* [PROBLEM TO WORK ON]
Please copy every record below exactly, but leave the pictures out.

[Start of section]

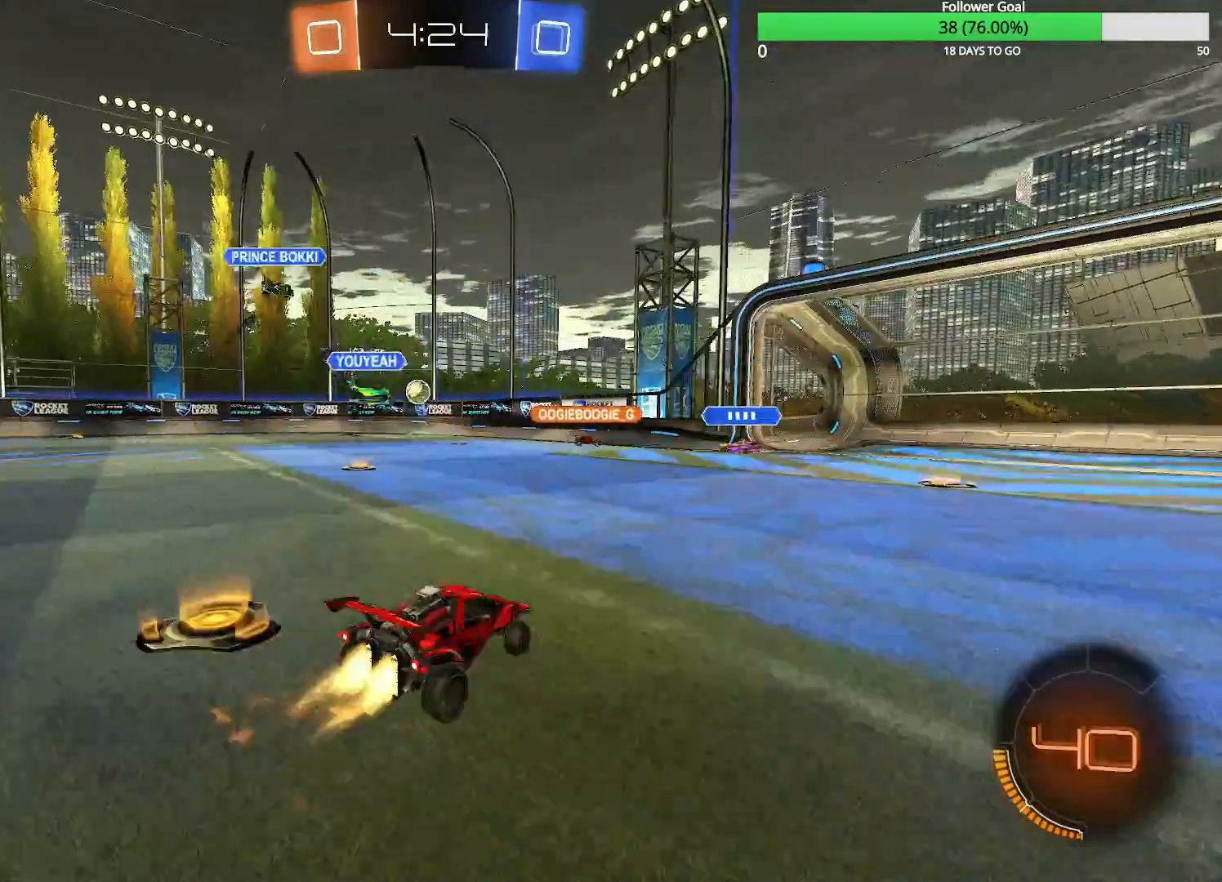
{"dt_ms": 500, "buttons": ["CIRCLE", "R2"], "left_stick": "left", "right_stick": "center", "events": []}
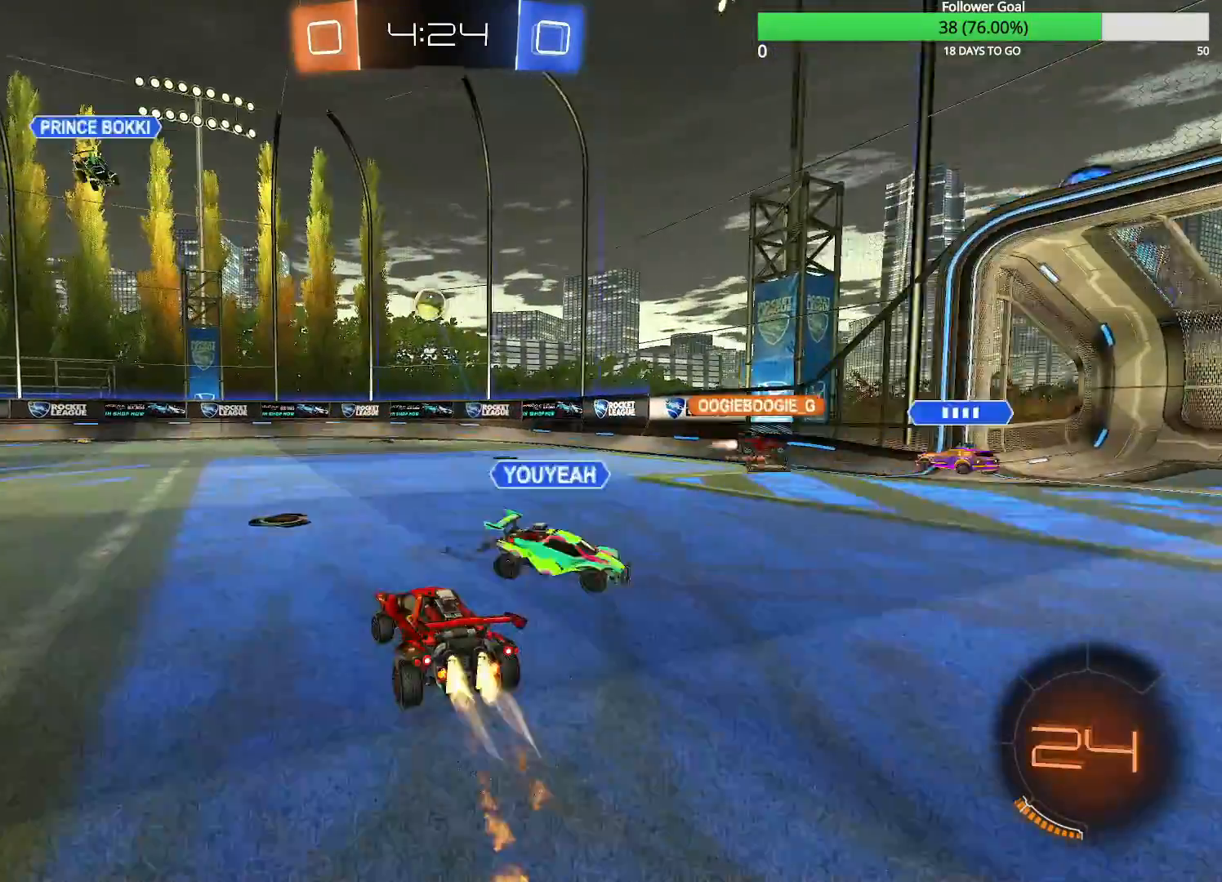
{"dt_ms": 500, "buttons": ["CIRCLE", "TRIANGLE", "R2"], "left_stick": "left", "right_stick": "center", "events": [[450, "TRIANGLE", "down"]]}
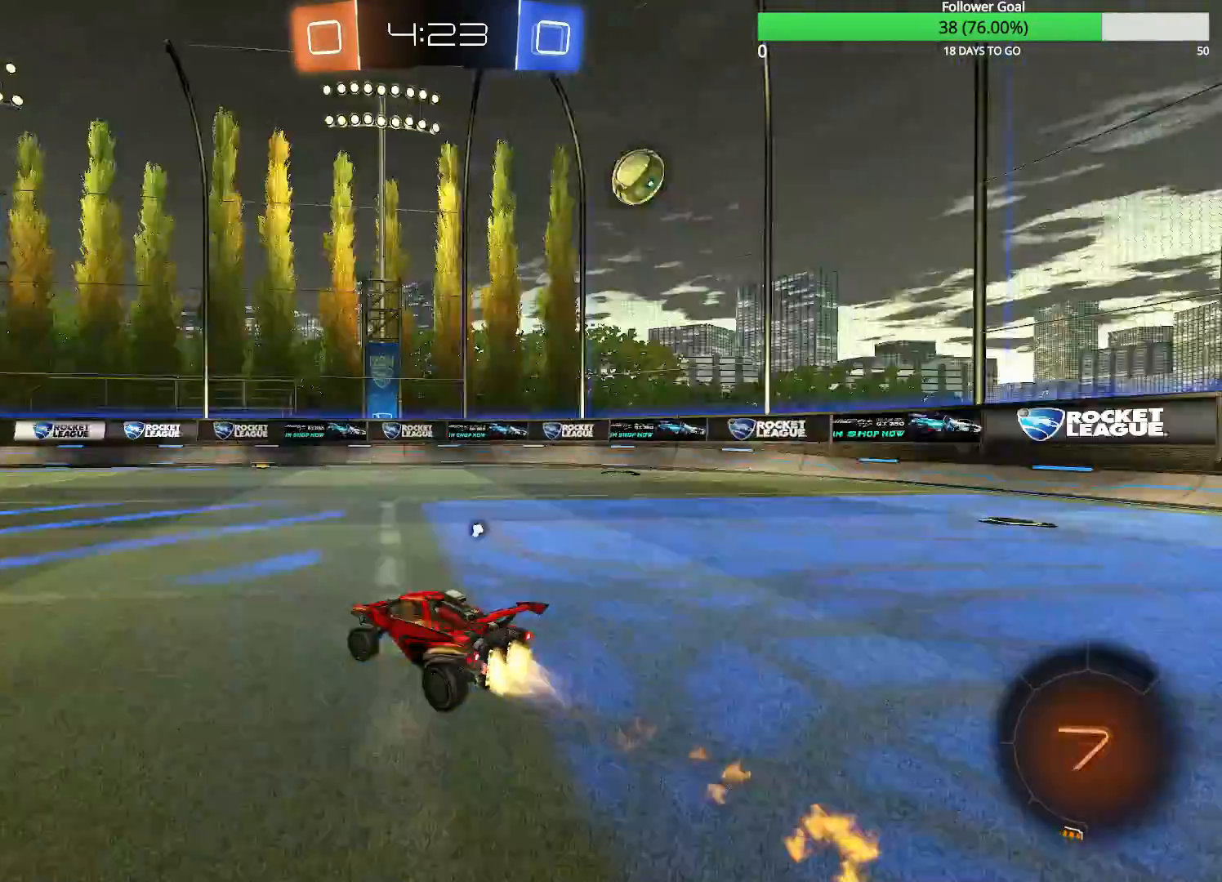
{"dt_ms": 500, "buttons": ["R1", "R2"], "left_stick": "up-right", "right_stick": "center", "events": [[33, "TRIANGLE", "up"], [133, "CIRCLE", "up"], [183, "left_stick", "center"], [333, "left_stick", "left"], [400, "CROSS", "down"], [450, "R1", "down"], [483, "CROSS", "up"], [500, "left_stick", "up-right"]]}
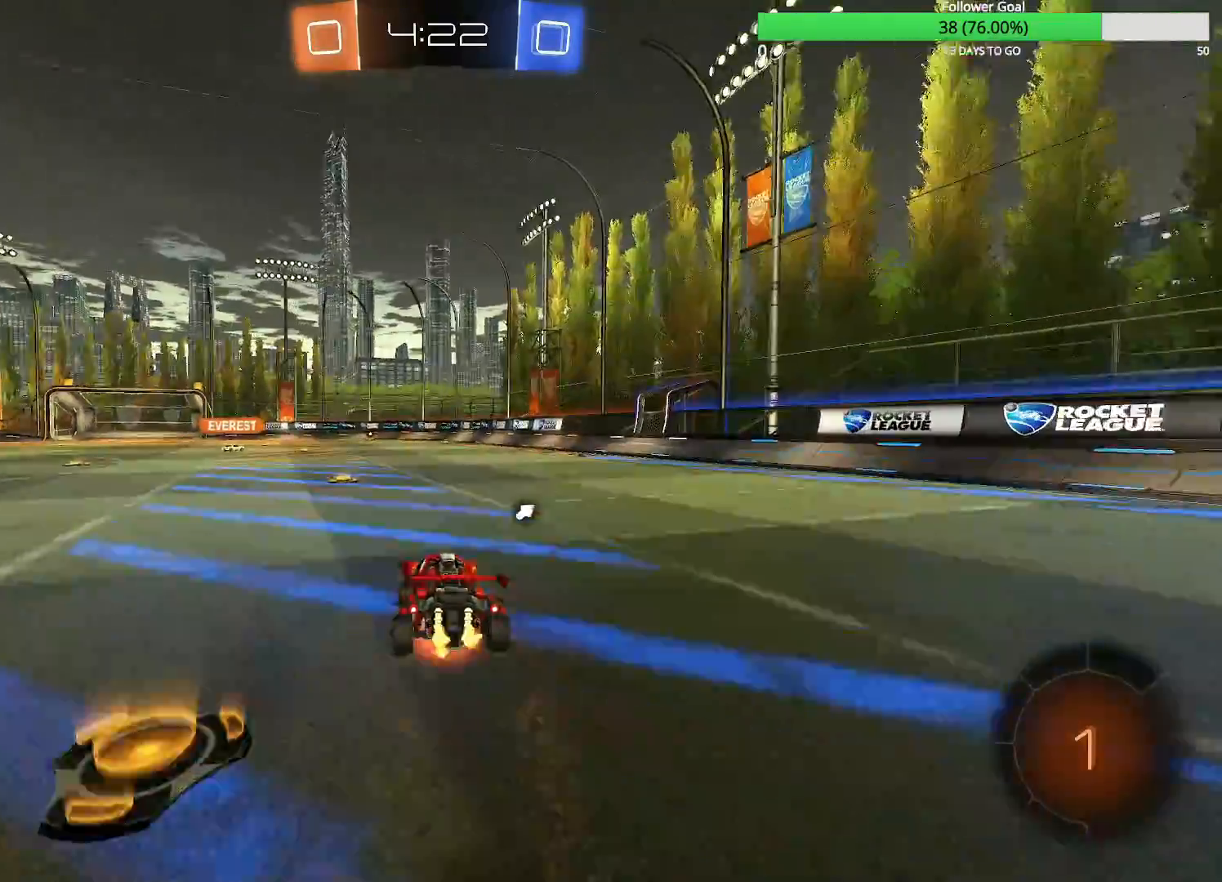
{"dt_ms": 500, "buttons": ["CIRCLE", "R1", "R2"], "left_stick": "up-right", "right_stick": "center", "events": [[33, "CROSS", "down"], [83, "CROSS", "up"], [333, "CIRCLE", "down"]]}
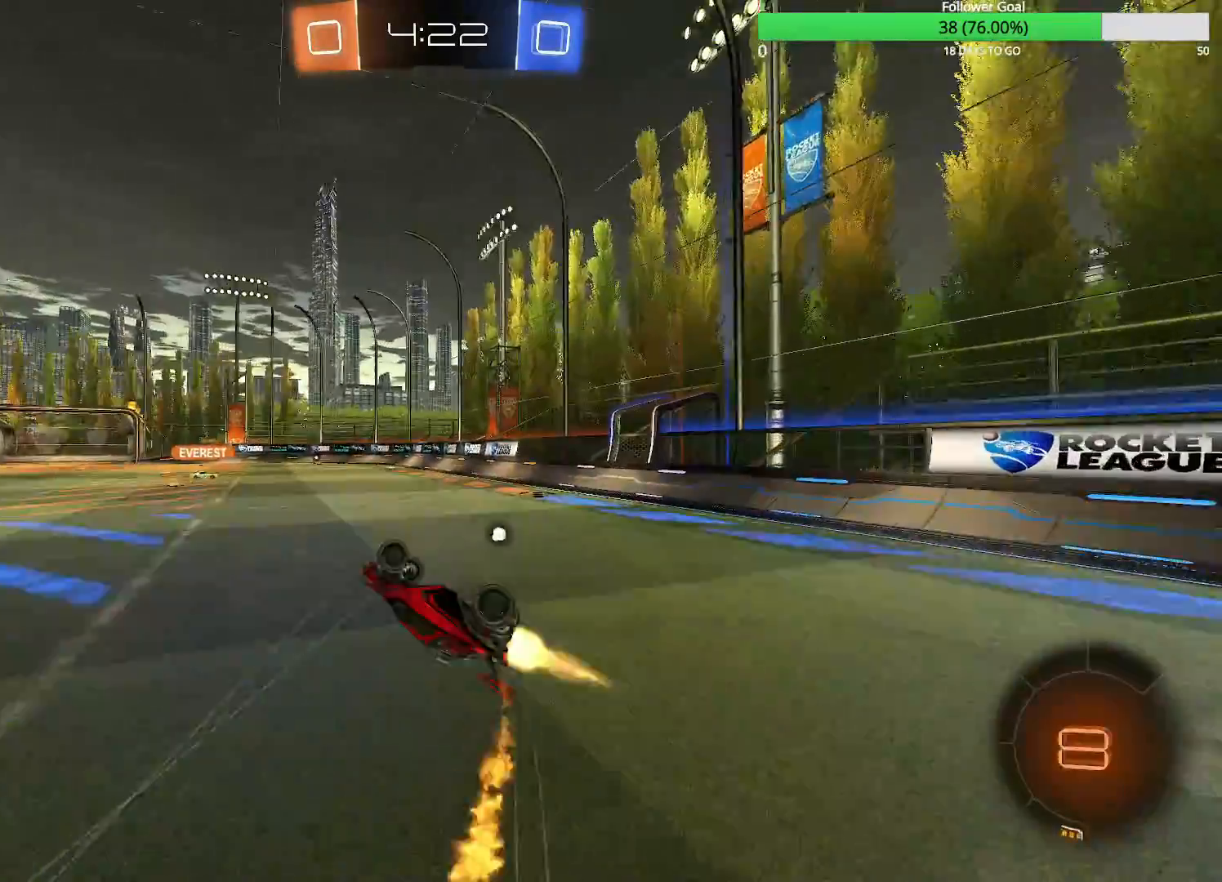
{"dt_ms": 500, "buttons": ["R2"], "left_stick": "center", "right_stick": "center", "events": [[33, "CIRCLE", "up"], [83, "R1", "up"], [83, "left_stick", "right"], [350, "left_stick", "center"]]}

[End of section]

* [RESPONSE AREA]
{"dt_ms": 500, "buttons": ["CIRCLE", "R2"], "left_stick": "left", "right_stick": "center", "events": []}
{"dt_ms": 500, "buttons": ["CIRCLE", "TRIANGLE", "R2"], "left_stick": "left", "right_stick": "center", "events": [[450, "TRIANGLE", "down"]]}
{"dt_ms": 500, "buttons": ["R1", "R2"], "left_stick": "up-right", "right_stick": "center", "events": [[33, "TRIANGLE", "up"], [133, "CIRCLE", "up"], [183, "left_stick", "center"], [333, "left_stick", "left"], [400, "CROSS", "down"], [450, "R1", "down"], [483, "CROSS", "up"], [500, "left_stick", "up-right"]]}
{"dt_ms": 500, "buttons": ["CIRCLE", "R1", "R2"], "left_stick": "up-right", "right_stick": "center", "events": [[33, "CROSS", "down"], [83, "CROSS", "up"], [333, "CIRCLE", "down"]]}
{"dt_ms": 500, "buttons": ["R2"], "left_stick": "center", "right_stick": "center", "events": [[33, "CIRCLE", "up"], [83, "R1", "up"], [83, "left_stick", "right"], [350, "left_stick", "center"]]}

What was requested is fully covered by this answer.